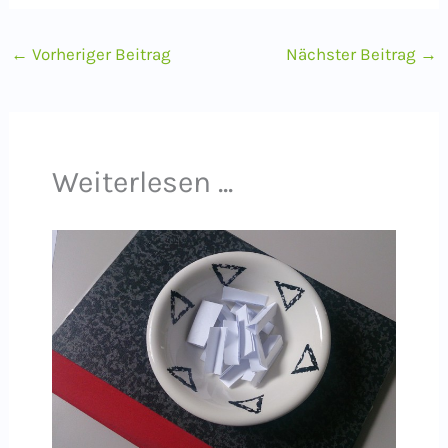
←
Vorheriger Beitrag
Nächster Beitrag
→
Weiterlesen ...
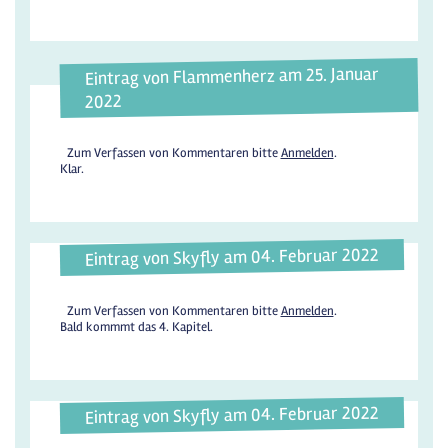
Eintrag von Flammenherz am 25. Januar
2022
Zum Verfassen von Kommentaren bitte
Anmelden
.
Klar.
Eintrag von Skyfly am 04. Februar 2022
Zum Verfassen von Kommentaren bitte
Anmelden
.
Bald kommmt das 4. Kapitel.
Eintrag von Skyfly am 04. Februar 2022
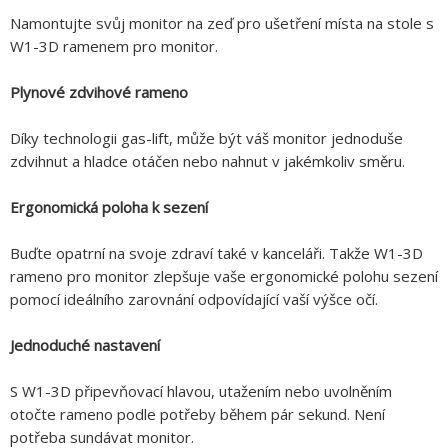
Namontujte svůj monitor na zeď pro ušetření místa na stole s
W1-3D ramenem pro monitor.
Plynové zdvihové rameno
Díky technologii gas-lift, může být váš monitor jednoduše
zdvihnut a hladce otáčen nebo nahnut v jakémkoliv směru.
Ergonomická poloha k sezení
Buďte opatrní na svoje zdraví také v kanceláři. Takže W1-3D
rameno pro monitor zlepšuje vaše ergonomické polohu sezení
pomocí ideálního zarovnání odpovídající vaší výšce očí.
Jednoduché nastavení
S W1-3D připevňovací hlavou, utažením nebo uvolněním
otočte rameno podle potřeby během pár sekund. Není
potřeba sundávat monitor.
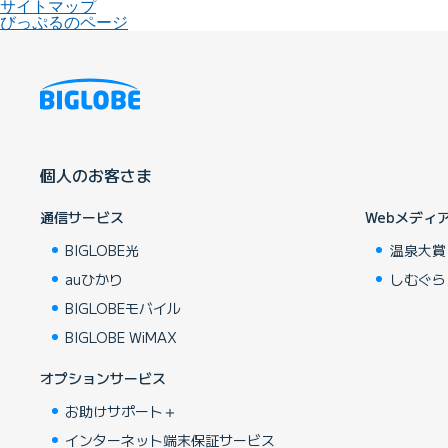
サイトマップ
びっぷるのページ
個人のお客さま
通信サービス
Webメディ
BIGLOBE光
温泉大賞
auひかり
しむぐら
BIGLOBEモバイル
BIGLOBE WiMAX
オプションサービス
お助けサポート＋
インターネット端末保証サービス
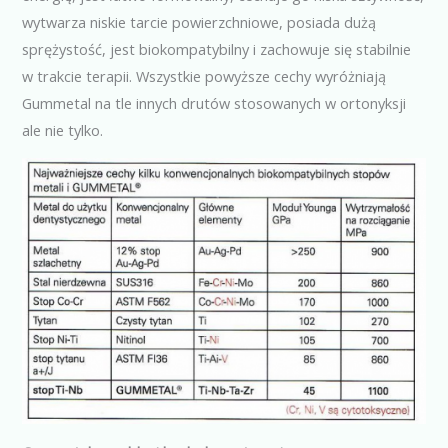
wytwarza niskie tarcie powierzchniowe, posiada dużą
sprężystość, jest biokompatybilny i zachowuje się stabilnie
w trakcie terapii. Wszystkie powyższe cechy wyróżniają
Gummetal na tle innych drutów stosowanych w ortonyksji
ale nie tylko.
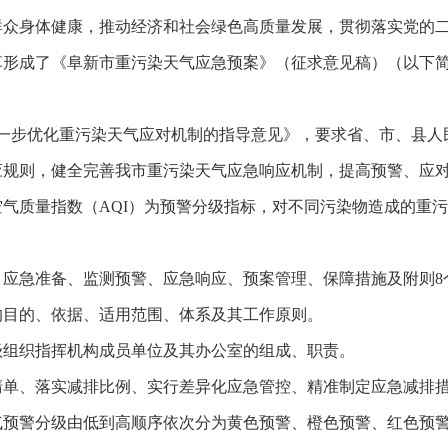
身体健康，推动经济和社会绿色高质量发展，贯彻落实党的二
草形成了《阜新市重污染天气应急预案》（征求意见稿）（以下
进一步优化重污染天气应对机制的指导意见》，要求省、市、县人
应规则，健全完善我市重污染天气应急响应机制，提高预警、应
气质量指数（AQI）为预警分级指标，对不同污染物造成的重
急准备、监测预警、应急响应、预案管理、保障措施及附则8
目的、依据、适用范围、体系及其工作原则。
组织指挥机构成员单位及其办公室的组成、职责。
、落实减排比例、实行差异化应急管控、精准制定应急减排措
警分级由低到高顺序依次分为黄色预警、橙色预警、红色预警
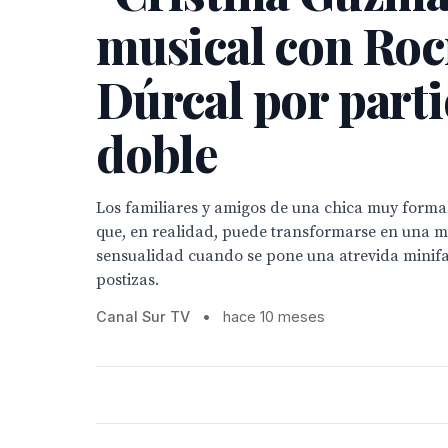
musical con Roc
Dúrcal por part
doble
Los familiares y amigos de una chica muy formal
que, en realidad, puede transformarse en una m
sensualidad cuando se pone una atrevida minifa
postizas.
Canal Sur TV
•
hace 10 meses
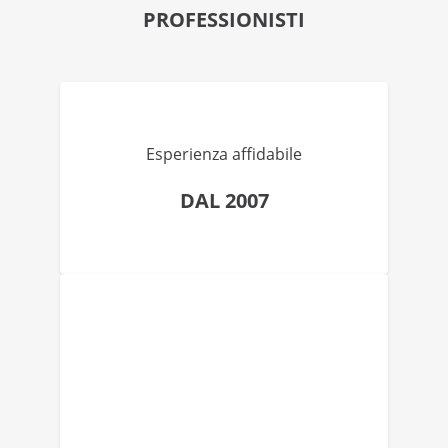
PROFESSIONISTI
Esperienza affidabile
DAL 2007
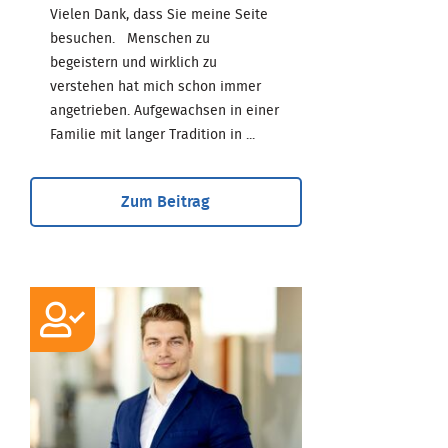
Vielen Dank, dass Sie meine Seite
besuchen. Menschen zu
begeistern und wirklich zu
verstehen hat mich schon immer
angetrieben. Aufgewachsen in einer
Familie mit langer Tradition in ...
Zum Beitrag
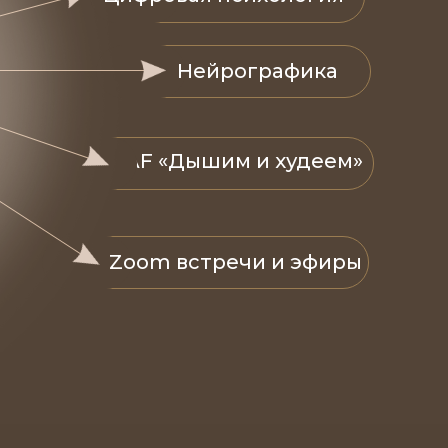
Нейрографика
Утро с AF «Дышим и худеем»
Zoom встречи и эфиры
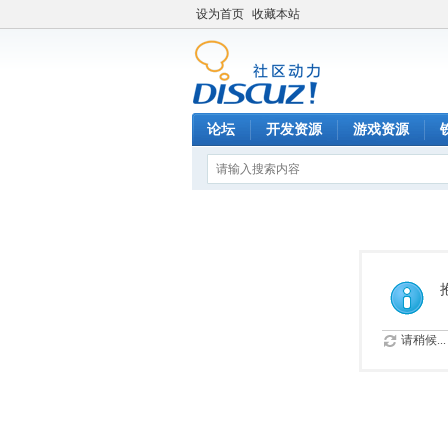
设为首页
收藏本站
论坛
开发资源
游戏资源
请稍候...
────────────────
[Aim of the task]: Copy, from the lines above, each one that holds "Beitrag".

[Output]:
Vorheriger Beitrag
Nächster Beitrag
Zum Beitrag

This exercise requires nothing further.